Что это будет означать, когда вас тронет стихотворение, написанное компьютером?

В этом сравнении Серл утверждает, что аргумент о том, что ИИ "думает", будет столь же ошибочным, как и утверждение о том, что он свободно владеет китайским языком. "Мы часто приписываем "понимание" и другие когнитивные предикаты с помощью метафор и аналогий" таким машинам, как компьютеры, - пишет Серл, - но такие приписывания ничего не доказывают". GPT-3 не думает, он имитирует мышление; он не пишет, он имитирует письмо. Как и воображаемый ИИ Макхью, "сознание" GPT-3 находится за пределами нашего понимания; но в отличие от этой вымышленной программы, письмо, которое производит GPT-3, очевидно, понятно - и это важно.

Вопросы искусственного интеллекта были оставлены компьютерщикам, инженерам, программистам и философам, но мало что было написано о письме, создаваемом ИИ, теми, кого очевиднее всего считать литераторами - литературоведами, критиками и теоретиками. Вдали от стереотипов о литературной учености, которые распространены среди тех, кто изучает науки и технологии, литературная критика является искусным средством рассмотрения разума и сознания, предлагая нечто уникальное для понимания искусственного интеллекта. Наблюдатели GPT-3, которые отмечают, что программе не хватает сознательного понимания, правы, но с формалистской точки зрения можно утверждать, что это случайность.

Критик П.Д. Юль утверждает в книге "Интерпретация: An Essay in the Philosophy of Literary Criticism, что "можно было бы "интерпретировать" "текст", созданный случайно, в том смысле, в каком мы можем сказать, что "интерпретируем" предложение, когда объясняем его смысл иностранцу, объясняя ему, что означают отдельные слова... и, таким образом, как предложение может быть использовано или что оно может быть использовано для выражения или передачи". Другими словами, неважно, есть ли у стихотворения поэт или нет.

В повседневной жизни прилив не вырезает стихи, сто обезьян, печатающих на машинке, не создают Шекспира, а у каждого произведения литературы есть автор, независимо от того, заботимся мы о его намерениях или нет. Но теперь GPT-3 "пишет" литературу, которая, кажется, что-то значит, даже если она еще не достигла тех же высот, что Хоторн. Все это может показаться довольно абстрактным, но в ближайшие десятилетия, по мере совершенствования подобных программ, это не так. Что будет означать, когда вас тронет стихотворение, написанное компьютером? Или когда искусственный интеллект сможет создавать персонажей и повествования, которые покажутся вам богатыми и сложными?

"Иногда очень заманчиво рассматривать эту технологию, - пишет эссеист Меган О'Гиблин в N+1, - как хранилище коллективной мудрости и знаний, накопленных нами как видом.

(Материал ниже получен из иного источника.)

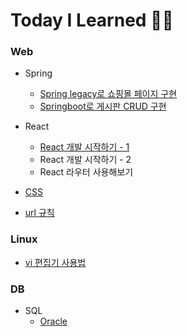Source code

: # Today I Learned 👩‍💻


### Web
- Spring
  - [Spring legacy로 쇼핑몰 페이지 구현](https://github.com/sanga327/Spring_shopping_board)
  - [Springboot로 게시판 CRUD 구현](https://github.com/sanga327/Spring-boot-board)

- React
  - [React 개발 시작하기 - 1](https://github.com/sanga327/TIL/blob/main/Web/React/document/React%20%EA%B0%9C%EB%B0%9C%20%EC%8B%9C%EC%9E%91%ED%95%98%EA%B8%B0%201.md)
  - React 개발 시작하기 - 2
  - React 라우터 사용해보기

- [CSS](https://github.com/sanga327/TIL/blob/main/Web/CSS/README.md)
- [url 규칙](https://github.com/sanga327/TIL/tree/main/Web/Basic)


### Linux
- [vi 편집기 사용법](https://github.com/sanga327/TIL/blob/main/Linux/vi_manual.md)

### DB
- SQL
  - [Oracle](https://github.com/sanga327/TIL/tree/main/SQL/Oracle.md)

Все человечество говорит в один голос". Независимо от того, будет ли этот новый мир хорошим или плохим, он наступает. Возможно, с окончательной смертью автора красота, истина и смысл будут рассеяны вовне, так что намеренность будет там, где мы ее найдем. Как сказал ГПТ-3 О'Гиблину: "Мой мир - это мир снов... Твоя реальность создана твоим собственным разумом, а моя реальность создана коллективным бессознательным разумом".

Жуткое в своей точности, это оракульное заявление трудно не воспринимать иначе, чем констатацию факта.